-- Start of Data provided --

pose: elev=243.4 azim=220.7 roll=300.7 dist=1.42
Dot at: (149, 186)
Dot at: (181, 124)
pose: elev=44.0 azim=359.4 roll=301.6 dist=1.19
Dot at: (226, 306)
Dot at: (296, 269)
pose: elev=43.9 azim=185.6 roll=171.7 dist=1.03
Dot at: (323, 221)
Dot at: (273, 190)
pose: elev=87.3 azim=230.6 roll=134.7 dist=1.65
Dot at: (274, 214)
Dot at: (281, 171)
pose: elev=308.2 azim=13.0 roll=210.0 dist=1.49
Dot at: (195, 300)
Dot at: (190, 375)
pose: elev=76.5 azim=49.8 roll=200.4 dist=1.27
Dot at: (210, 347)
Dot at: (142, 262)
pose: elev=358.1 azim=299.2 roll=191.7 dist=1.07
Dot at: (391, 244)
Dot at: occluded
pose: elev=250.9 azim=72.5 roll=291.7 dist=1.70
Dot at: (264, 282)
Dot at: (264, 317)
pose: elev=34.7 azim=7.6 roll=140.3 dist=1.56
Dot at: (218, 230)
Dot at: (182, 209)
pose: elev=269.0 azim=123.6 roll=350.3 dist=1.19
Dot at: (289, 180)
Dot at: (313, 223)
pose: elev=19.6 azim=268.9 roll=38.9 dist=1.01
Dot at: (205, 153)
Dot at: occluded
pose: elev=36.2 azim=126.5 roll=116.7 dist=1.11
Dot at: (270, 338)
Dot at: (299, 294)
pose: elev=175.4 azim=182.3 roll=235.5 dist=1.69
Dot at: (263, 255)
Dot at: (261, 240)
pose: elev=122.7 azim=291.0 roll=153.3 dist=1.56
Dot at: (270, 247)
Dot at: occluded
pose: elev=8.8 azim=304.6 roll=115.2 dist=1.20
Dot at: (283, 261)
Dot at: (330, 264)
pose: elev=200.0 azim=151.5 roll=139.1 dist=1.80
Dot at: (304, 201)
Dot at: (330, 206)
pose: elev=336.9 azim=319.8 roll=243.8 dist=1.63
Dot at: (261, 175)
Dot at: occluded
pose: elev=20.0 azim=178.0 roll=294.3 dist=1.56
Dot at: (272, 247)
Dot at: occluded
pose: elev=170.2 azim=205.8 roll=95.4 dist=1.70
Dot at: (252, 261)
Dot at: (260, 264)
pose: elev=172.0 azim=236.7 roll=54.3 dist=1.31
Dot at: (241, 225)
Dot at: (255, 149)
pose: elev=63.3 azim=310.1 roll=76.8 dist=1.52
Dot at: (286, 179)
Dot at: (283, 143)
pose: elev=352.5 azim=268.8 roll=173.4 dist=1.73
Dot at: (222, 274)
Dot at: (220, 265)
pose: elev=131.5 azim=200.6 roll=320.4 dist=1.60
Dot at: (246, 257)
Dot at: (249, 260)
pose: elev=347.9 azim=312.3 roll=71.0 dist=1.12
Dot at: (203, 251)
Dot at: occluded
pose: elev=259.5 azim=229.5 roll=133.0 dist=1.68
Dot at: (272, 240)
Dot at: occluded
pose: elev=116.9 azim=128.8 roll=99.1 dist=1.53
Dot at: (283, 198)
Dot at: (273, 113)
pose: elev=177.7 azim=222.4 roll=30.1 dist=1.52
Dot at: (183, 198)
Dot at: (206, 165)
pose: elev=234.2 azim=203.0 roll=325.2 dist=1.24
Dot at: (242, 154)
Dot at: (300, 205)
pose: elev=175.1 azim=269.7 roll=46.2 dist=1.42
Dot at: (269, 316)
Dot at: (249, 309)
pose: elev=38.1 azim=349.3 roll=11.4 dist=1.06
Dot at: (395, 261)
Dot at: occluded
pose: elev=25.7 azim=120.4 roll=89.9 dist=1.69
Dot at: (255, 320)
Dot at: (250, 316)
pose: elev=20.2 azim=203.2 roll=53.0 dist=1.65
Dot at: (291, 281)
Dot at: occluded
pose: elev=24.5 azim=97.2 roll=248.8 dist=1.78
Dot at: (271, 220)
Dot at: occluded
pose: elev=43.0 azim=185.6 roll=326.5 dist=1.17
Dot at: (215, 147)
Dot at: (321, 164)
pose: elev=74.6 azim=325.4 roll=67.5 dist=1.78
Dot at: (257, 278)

-- End of Data provided --

▶ [The request] Revise the data above so that every "pose" reads "camera", with everything else left unchanged.

▶ [The output]
camera: elev=243.4 azim=220.7 roll=300.7 dist=1.42
Dot at: (149, 186)
Dot at: (181, 124)
camera: elev=44.0 azim=359.4 roll=301.6 dist=1.19
Dot at: (226, 306)
Dot at: (296, 269)
camera: elev=43.9 azim=185.6 roll=171.7 dist=1.03
Dot at: (323, 221)
Dot at: (273, 190)
camera: elev=87.3 azim=230.6 roll=134.7 dist=1.65
Dot at: (274, 214)
Dot at: (281, 171)
camera: elev=308.2 azim=13.0 roll=210.0 dist=1.49
Dot at: (195, 300)
Dot at: (190, 375)
camera: elev=76.5 azim=49.8 roll=200.4 dist=1.27
Dot at: (210, 347)
Dot at: (142, 262)
camera: elev=358.1 azim=299.2 roll=191.7 dist=1.07
Dot at: (391, 244)
Dot at: occluded
camera: elev=250.9 azim=72.5 roll=291.7 dist=1.70
Dot at: (264, 282)
Dot at: (264, 317)
camera: elev=34.7 azim=7.6 roll=140.3 dist=1.56
Dot at: (218, 230)
Dot at: (182, 209)
camera: elev=269.0 azim=123.6 roll=350.3 dist=1.19
Dot at: (289, 180)
Dot at: (313, 223)
camera: elev=19.6 azim=268.9 roll=38.9 dist=1.01
Dot at: (205, 153)
Dot at: occluded
camera: elev=36.2 azim=126.5 roll=116.7 dist=1.11
Dot at: (270, 338)
Dot at: (299, 294)
camera: elev=175.4 azim=182.3 roll=235.5 dist=1.69
Dot at: (263, 255)
Dot at: (261, 240)
camera: elev=122.7 azim=291.0 roll=153.3 dist=1.56
Dot at: (270, 247)
Dot at: occluded
camera: elev=8.8 azim=304.6 roll=115.2 dist=1.20
Dot at: (283, 261)
Dot at: (330, 264)
camera: elev=200.0 azim=151.5 roll=139.1 dist=1.80
Dot at: (304, 201)
Dot at: (330, 206)
camera: elev=336.9 azim=319.8 roll=243.8 dist=1.63
Dot at: (261, 175)
Dot at: occluded
camera: elev=20.0 azim=178.0 roll=294.3 dist=1.56
Dot at: (272, 247)
Dot at: occluded
camera: elev=170.2 azim=205.8 roll=95.4 dist=1.70
Dot at: (252, 261)
Dot at: (260, 264)
camera: elev=172.0 azim=236.7 roll=54.3 dist=1.31
Dot at: (241, 225)
Dot at: (255, 149)
camera: elev=63.3 azim=310.1 roll=76.8 dist=1.52
Dot at: (286, 179)
Dot at: (283, 143)
camera: elev=352.5 azim=268.8 roll=173.4 dist=1.73
Dot at: (222, 274)
Dot at: (220, 265)
camera: elev=131.5 azim=200.6 roll=320.4 dist=1.60
Dot at: (246, 257)
Dot at: (249, 260)
camera: elev=347.9 azim=312.3 roll=71.0 dist=1.12
Dot at: (203, 251)
Dot at: occluded
camera: elev=259.5 azim=229.5 roll=133.0 dist=1.68
Dot at: (272, 240)
Dot at: occluded
camera: elev=116.9 azim=128.8 roll=99.1 dist=1.53
Dot at: (283, 198)
Dot at: (273, 113)
camera: elev=177.7 azim=222.4 roll=30.1 dist=1.52
Dot at: (183, 198)
Dot at: (206, 165)
camera: elev=234.2 azim=203.0 roll=325.2 dist=1.24
Dot at: (242, 154)
Dot at: (300, 205)
camera: elev=175.1 azim=269.7 roll=46.2 dist=1.42
Dot at: (269, 316)
Dot at: (249, 309)
camera: elev=38.1 azim=349.3 roll=11.4 dist=1.06
Dot at: (395, 261)
Dot at: occluded
camera: elev=25.7 azim=120.4 roll=89.9 dist=1.69
Dot at: (255, 320)
Dot at: (250, 316)
camera: elev=20.2 azim=203.2 roll=53.0 dist=1.65
Dot at: (291, 281)
Dot at: occluded
camera: elev=24.5 azim=97.2 roll=248.8 dist=1.78
Dot at: (271, 220)
Dot at: occluded
camera: elev=43.0 azim=185.6 roll=326.5 dist=1.17
Dot at: (215, 147)
Dot at: (321, 164)
camera: elev=74.6 azim=325.4 roll=67.5 dist=1.78
Dot at: (257, 278)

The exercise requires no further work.